- The exercise -
The material below should be written out in full and exactly; pictures stay out of the copy.

## start Dataset

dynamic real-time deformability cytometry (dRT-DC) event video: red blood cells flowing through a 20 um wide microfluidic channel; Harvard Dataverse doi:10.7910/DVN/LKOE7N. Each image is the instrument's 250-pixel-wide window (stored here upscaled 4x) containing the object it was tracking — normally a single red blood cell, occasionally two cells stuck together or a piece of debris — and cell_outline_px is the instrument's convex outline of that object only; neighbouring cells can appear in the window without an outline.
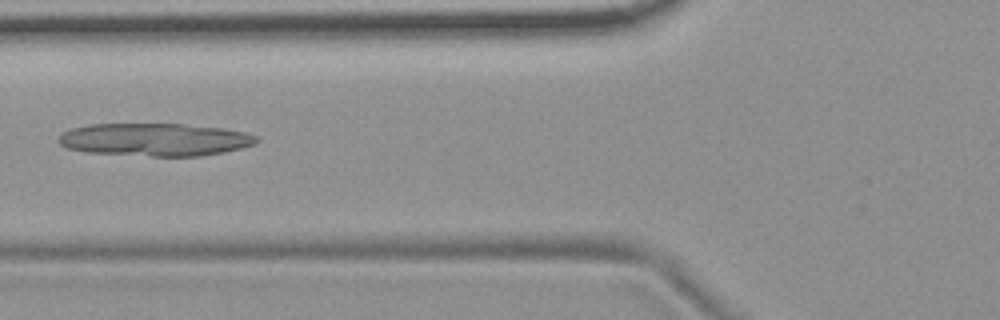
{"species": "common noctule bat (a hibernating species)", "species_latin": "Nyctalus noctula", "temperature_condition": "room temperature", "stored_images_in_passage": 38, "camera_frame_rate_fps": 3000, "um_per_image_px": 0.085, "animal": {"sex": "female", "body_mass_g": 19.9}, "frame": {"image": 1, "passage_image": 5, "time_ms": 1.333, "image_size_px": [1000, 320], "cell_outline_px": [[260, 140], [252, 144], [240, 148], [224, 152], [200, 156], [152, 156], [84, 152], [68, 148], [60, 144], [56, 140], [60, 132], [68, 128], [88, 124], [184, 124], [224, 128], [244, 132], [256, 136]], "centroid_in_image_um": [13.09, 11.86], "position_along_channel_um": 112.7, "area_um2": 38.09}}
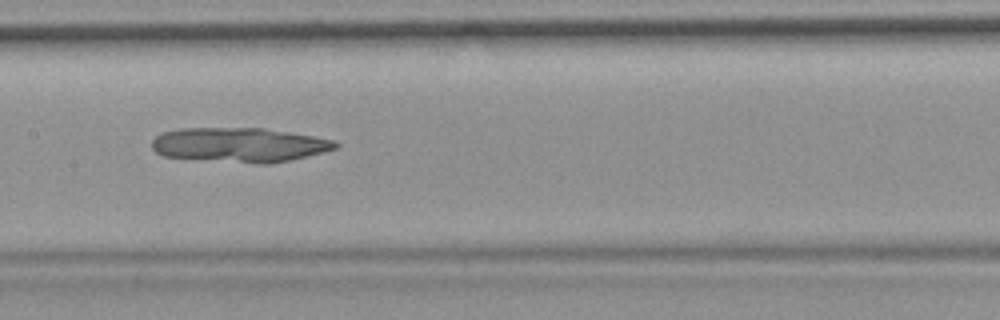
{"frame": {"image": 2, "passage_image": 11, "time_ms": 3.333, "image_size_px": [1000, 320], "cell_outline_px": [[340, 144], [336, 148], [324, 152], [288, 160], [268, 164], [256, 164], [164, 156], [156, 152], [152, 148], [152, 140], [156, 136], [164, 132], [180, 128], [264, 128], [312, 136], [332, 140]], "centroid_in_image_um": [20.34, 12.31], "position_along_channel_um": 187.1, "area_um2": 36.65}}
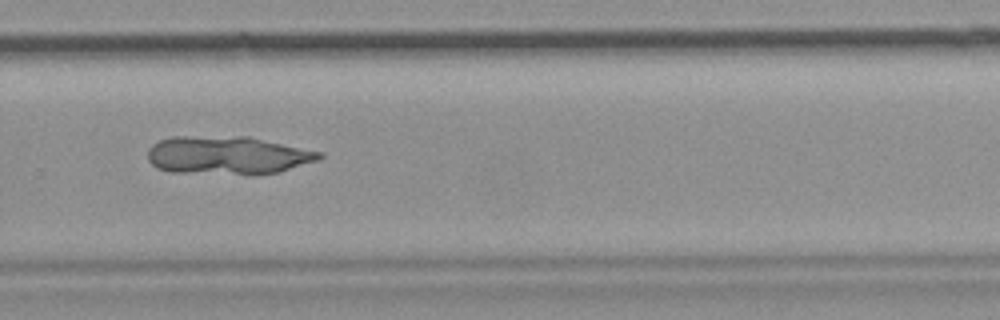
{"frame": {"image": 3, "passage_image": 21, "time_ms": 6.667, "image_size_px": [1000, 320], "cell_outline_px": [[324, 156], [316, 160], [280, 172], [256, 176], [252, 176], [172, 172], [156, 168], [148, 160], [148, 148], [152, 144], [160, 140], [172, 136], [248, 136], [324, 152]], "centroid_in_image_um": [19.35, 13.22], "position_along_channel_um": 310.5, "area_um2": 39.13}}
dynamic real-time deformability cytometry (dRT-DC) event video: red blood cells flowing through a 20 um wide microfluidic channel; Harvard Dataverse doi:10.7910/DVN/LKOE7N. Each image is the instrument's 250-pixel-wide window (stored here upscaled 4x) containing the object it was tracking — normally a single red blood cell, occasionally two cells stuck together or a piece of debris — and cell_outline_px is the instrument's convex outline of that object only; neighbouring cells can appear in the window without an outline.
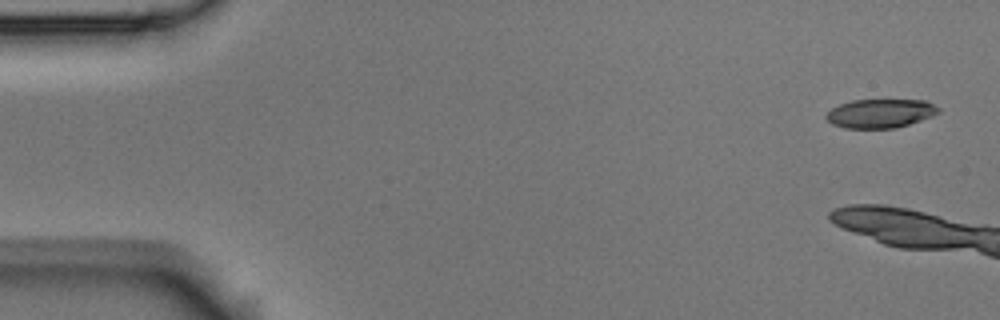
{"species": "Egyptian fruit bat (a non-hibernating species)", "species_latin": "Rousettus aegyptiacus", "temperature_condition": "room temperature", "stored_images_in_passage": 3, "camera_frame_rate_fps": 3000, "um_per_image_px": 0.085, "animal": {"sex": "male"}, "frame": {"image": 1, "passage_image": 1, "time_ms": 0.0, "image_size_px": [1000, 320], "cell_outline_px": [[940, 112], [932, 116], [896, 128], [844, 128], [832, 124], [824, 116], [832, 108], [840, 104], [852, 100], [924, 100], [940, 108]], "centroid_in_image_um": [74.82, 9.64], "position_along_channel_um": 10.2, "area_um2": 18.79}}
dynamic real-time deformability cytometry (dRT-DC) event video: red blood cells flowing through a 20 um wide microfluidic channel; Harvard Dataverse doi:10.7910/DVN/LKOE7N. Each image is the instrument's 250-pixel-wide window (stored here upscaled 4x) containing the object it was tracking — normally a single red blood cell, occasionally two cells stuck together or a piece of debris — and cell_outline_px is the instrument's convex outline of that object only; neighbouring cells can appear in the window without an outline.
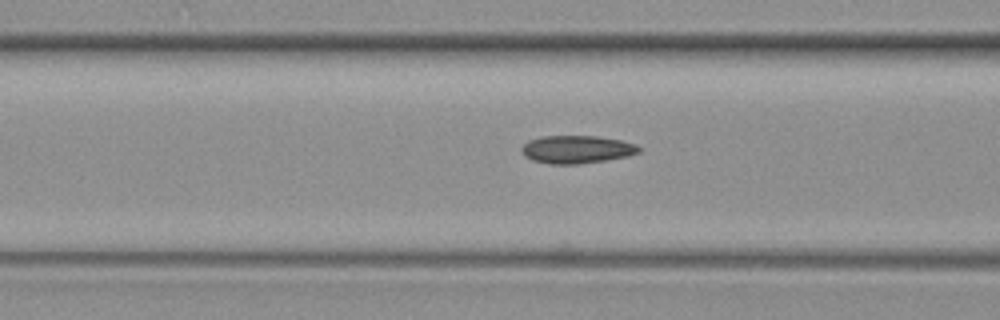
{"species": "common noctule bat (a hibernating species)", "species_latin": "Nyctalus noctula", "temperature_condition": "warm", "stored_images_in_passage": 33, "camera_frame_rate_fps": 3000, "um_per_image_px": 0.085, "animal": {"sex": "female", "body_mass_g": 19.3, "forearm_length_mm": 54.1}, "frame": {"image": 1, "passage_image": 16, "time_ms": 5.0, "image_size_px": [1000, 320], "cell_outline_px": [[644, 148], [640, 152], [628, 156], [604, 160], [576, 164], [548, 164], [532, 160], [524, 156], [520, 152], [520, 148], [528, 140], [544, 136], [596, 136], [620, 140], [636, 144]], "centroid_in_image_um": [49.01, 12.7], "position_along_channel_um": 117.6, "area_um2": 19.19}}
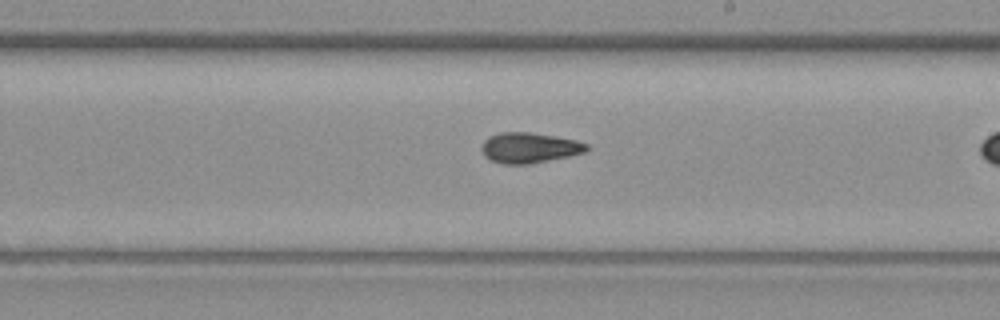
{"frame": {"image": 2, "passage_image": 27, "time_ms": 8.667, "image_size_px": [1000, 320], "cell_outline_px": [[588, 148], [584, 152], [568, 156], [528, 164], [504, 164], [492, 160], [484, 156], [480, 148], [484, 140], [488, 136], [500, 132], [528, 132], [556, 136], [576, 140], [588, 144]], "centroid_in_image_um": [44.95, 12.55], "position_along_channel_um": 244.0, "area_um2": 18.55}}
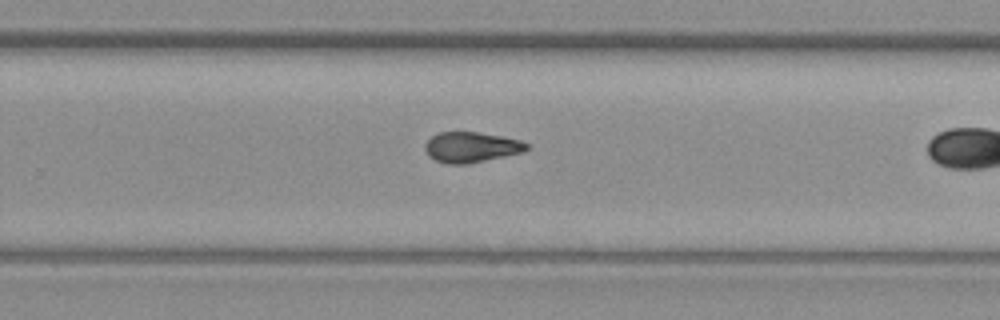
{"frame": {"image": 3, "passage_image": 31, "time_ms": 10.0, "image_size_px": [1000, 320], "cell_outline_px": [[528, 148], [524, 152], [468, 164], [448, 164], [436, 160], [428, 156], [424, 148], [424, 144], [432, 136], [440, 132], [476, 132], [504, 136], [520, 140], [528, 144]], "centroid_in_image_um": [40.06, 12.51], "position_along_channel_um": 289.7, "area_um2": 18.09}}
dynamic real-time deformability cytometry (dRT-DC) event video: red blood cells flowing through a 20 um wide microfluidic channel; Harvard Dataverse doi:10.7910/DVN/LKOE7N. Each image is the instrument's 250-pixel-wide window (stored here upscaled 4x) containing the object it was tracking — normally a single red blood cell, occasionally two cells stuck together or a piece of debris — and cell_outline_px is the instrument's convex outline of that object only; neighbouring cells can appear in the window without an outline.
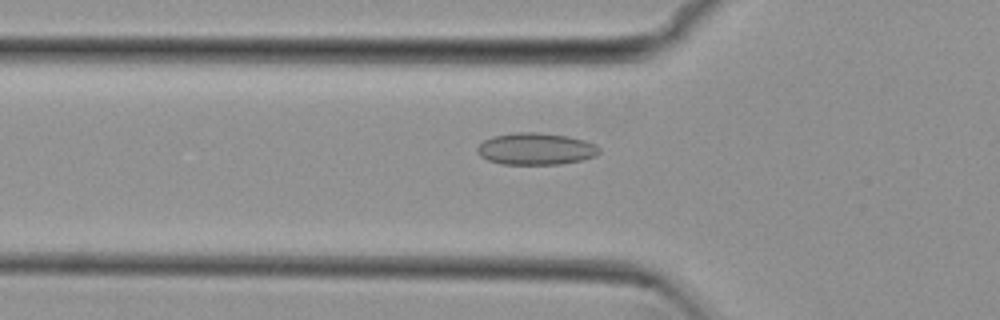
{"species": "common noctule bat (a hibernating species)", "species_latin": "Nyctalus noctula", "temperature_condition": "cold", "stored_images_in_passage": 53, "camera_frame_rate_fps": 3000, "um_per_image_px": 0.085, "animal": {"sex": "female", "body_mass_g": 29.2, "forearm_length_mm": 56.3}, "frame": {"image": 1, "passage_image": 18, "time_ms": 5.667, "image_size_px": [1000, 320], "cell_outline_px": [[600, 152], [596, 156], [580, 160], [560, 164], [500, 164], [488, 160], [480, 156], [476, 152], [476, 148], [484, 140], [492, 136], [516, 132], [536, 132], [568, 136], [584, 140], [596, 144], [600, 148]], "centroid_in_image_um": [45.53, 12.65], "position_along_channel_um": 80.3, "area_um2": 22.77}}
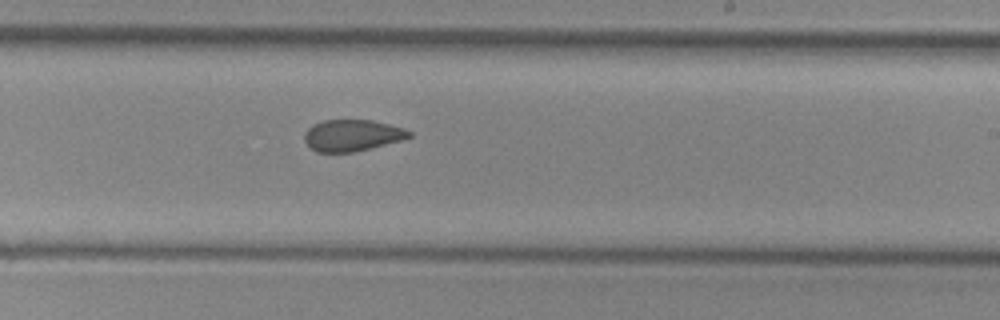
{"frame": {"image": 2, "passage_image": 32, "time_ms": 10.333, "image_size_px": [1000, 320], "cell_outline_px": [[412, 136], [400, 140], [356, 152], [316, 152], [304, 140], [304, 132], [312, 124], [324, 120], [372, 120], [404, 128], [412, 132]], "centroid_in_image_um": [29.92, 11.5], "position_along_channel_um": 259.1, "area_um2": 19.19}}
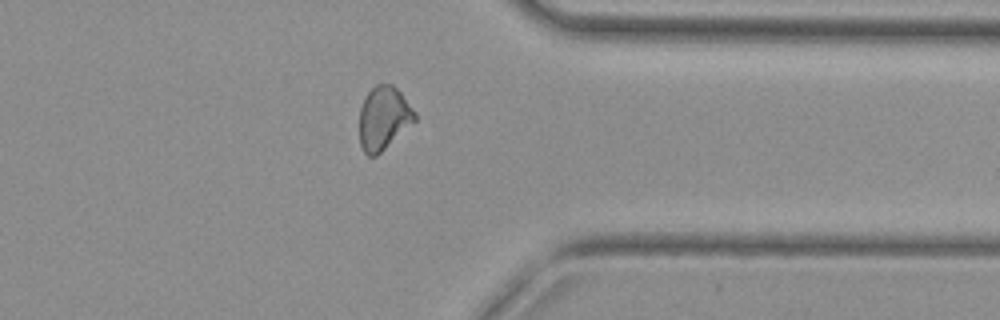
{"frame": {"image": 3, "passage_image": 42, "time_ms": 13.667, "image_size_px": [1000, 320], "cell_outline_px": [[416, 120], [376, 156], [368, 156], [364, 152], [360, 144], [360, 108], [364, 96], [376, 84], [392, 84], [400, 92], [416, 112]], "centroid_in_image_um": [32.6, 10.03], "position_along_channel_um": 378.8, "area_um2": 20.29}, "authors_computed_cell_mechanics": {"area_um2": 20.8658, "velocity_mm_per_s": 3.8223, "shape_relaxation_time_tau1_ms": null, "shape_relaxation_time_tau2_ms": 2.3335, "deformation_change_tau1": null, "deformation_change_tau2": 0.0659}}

## end Dataset

- The result -
dynamic real-time deformability cytometry (dRT-DC) event video: red blood cells flowing through a 20 um wide microfluidic channel; Harvard Dataverse doi:10.7910/DVN/LKOE7N. Each image is the instrument's 250-pixel-wide window (stored here upscaled 4x) containing the object it was tracking — normally a single red blood cell, occasionally two cells stuck together or a piece of debris — and cell_outline_px is the instrument's convex outline of that object only; neighbouring cells can appear in the window without an outline.
{"species": "common noctule bat (a hibernating species)", "species_latin": "Nyctalus noctula", "temperature_condition": "room temperature", "stored_images_in_passage": 38, "camera_frame_rate_fps": 3000, "um_per_image_px": 0.085, "animal": {"sex": "female", "body_mass_g": 19.9}, "frame": {"image": 1, "passage_image": 5, "time_ms": 1.333, "image_size_px": [1000, 320], "cell_outline_px": [[260, 140], [252, 144], [240, 148], [224, 152], [200, 156], [152, 156], [84, 152], [68, 148], [60, 144], [56, 140], [60, 132], [68, 128], [88, 124], [184, 124], [224, 128], [244, 132], [256, 136]], "centroid_in_image_um": [13.09, 11.86], "position_along_channel_um": 112.7, "area_um2": 38.09}}
{"frame": {"image": 2, "passage_image": 11, "time_ms": 3.333, "image_size_px": [1000, 320], "cell_outline_px": [[340, 144], [336, 148], [324, 152], [288, 160], [268, 164], [256, 164], [164, 156], [156, 152], [152, 148], [152, 140], [156, 136], [164, 132], [180, 128], [264, 128], [312, 136], [332, 140]], "centroid_in_image_um": [20.34, 12.31], "position_along_channel_um": 187.1, "area_um2": 36.65}}
{"frame": {"image": 3, "passage_image": 21, "time_ms": 6.667, "image_size_px": [1000, 320], "cell_outline_px": [[324, 156], [316, 160], [280, 172], [256, 176], [252, 176], [172, 172], [156, 168], [148, 160], [148, 148], [152, 144], [160, 140], [172, 136], [248, 136], [324, 152]], "centroid_in_image_um": [19.35, 13.22], "position_along_channel_um": 310.5, "area_um2": 39.13}}
dynamic real-time deformability cytometry (dRT-DC) event video: red blood cells flowing through a 20 um wide microfluidic channel; Harvard Dataverse doi:10.7910/DVN/LKOE7N. Each image is the instrument's 250-pixel-wide window (stored here upscaled 4x) containing the object it was tracking — normally a single red blood cell, occasionally two cells stuck together or a piece of debris — and cell_outline_px is the instrument's convex outline of that object only; neighbouring cells can appear in the window without an outline.
{"species": "Egyptian fruit bat (a non-hibernating species)", "species_latin": "Rousettus aegyptiacus", "temperature_condition": "room temperature", "stored_images_in_passage": 3, "camera_frame_rate_fps": 3000, "um_per_image_px": 0.085, "animal": {"sex": "male"}, "frame": {"image": 1, "passage_image": 1, "time_ms": 0.0, "image_size_px": [1000, 320], "cell_outline_px": [[940, 112], [932, 116], [896, 128], [844, 128], [832, 124], [824, 116], [832, 108], [840, 104], [852, 100], [924, 100], [940, 108]], "centroid_in_image_um": [74.82, 9.64], "position_along_channel_um": 10.2, "area_um2": 18.79}}
dynamic real-time deformability cytometry (dRT-DC) event video: red blood cells flowing through a 20 um wide microfluidic channel; Harvard Dataverse doi:10.7910/DVN/LKOE7N. Each image is the instrument's 250-pixel-wide window (stored here upscaled 4x) containing the object it was tracking — normally a single red blood cell, occasionally two cells stuck together or a piece of debris — and cell_outline_px is the instrument's convex outline of that object only; neighbouring cells can appear in the window without an outline.
{"species": "common noctule bat (a hibernating species)", "species_latin": "Nyctalus noctula", "temperature_condition": "warm", "stored_images_in_passage": 33, "camera_frame_rate_fps": 3000, "um_per_image_px": 0.085, "animal": {"sex": "female", "body_mass_g": 19.3, "forearm_length_mm": 54.1}, "frame": {"image": 1, "passage_image": 16, "time_ms": 5.0, "image_size_px": [1000, 320], "cell_outline_px": [[644, 148], [640, 152], [628, 156], [604, 160], [576, 164], [548, 164], [532, 160], [524, 156], [520, 152], [520, 148], [528, 140], [544, 136], [596, 136], [620, 140], [636, 144]], "centroid_in_image_um": [49.01, 12.7], "position_along_channel_um": 117.6, "area_um2": 19.19}}
{"frame": {"image": 2, "passage_image": 27, "time_ms": 8.667, "image_size_px": [1000, 320], "cell_outline_px": [[588, 148], [584, 152], [568, 156], [528, 164], [504, 164], [492, 160], [484, 156], [480, 148], [484, 140], [488, 136], [500, 132], [528, 132], [556, 136], [576, 140], [588, 144]], "centroid_in_image_um": [44.95, 12.55], "position_along_channel_um": 244.0, "area_um2": 18.55}}
{"frame": {"image": 3, "passage_image": 31, "time_ms": 10.0, "image_size_px": [1000, 320], "cell_outline_px": [[528, 148], [524, 152], [468, 164], [448, 164], [436, 160], [428, 156], [424, 148], [424, 144], [432, 136], [440, 132], [476, 132], [504, 136], [520, 140], [528, 144]], "centroid_in_image_um": [40.06, 12.51], "position_along_channel_um": 289.7, "area_um2": 18.09}}
dynamic real-time deformability cytometry (dRT-DC) event video: red blood cells flowing through a 20 um wide microfluidic channel; Harvard Dataverse doi:10.7910/DVN/LKOE7N. Each image is the instrument's 250-pixel-wide window (stored here upscaled 4x) containing the object it was tracking — normally a single red blood cell, occasionally two cells stuck together or a piece of debris — and cell_outline_px is the instrument's convex outline of that object only; neighbouring cells can appear in the window without an outline.
{"species": "common noctule bat (a hibernating species)", "species_latin": "Nyctalus noctula", "temperature_condition": "cold", "stored_images_in_passage": 53, "camera_frame_rate_fps": 3000, "um_per_image_px": 0.085, "animal": {"sex": "female", "body_mass_g": 29.2, "forearm_length_mm": 56.3}, "frame": {"image": 1, "passage_image": 18, "time_ms": 5.667, "image_size_px": [1000, 320], "cell_outline_px": [[600, 152], [596, 156], [580, 160], [560, 164], [500, 164], [488, 160], [480, 156], [476, 152], [476, 148], [484, 140], [492, 136], [516, 132], [536, 132], [568, 136], [584, 140], [596, 144], [600, 148]], "centroid_in_image_um": [45.53, 12.65], "position_along_channel_um": 80.3, "area_um2": 22.77}}
{"frame": {"image": 2, "passage_image": 32, "time_ms": 10.333, "image_size_px": [1000, 320], "cell_outline_px": [[412, 136], [400, 140], [356, 152], [316, 152], [304, 140], [304, 132], [312, 124], [324, 120], [372, 120], [404, 128], [412, 132]], "centroid_in_image_um": [29.92, 11.5], "position_along_channel_um": 259.1, "area_um2": 19.19}}
{"frame": {"image": 3, "passage_image": 42, "time_ms": 13.667, "image_size_px": [1000, 320], "cell_outline_px": [[416, 120], [376, 156], [368, 156], [364, 152], [360, 144], [360, 108], [364, 96], [376, 84], [392, 84], [400, 92], [416, 112]], "centroid_in_image_um": [32.6, 10.03], "position_along_channel_um": 378.8, "area_um2": 20.29}, "authors_computed_cell_mechanics": {"area_um2": 20.8658, "velocity_mm_per_s": 3.8223, "shape_relaxation_time_tau1_ms": null, "shape_relaxation_time_tau2_ms": 2.3335, "deformation_change_tau1": null, "deformation_change_tau2": 0.0659}}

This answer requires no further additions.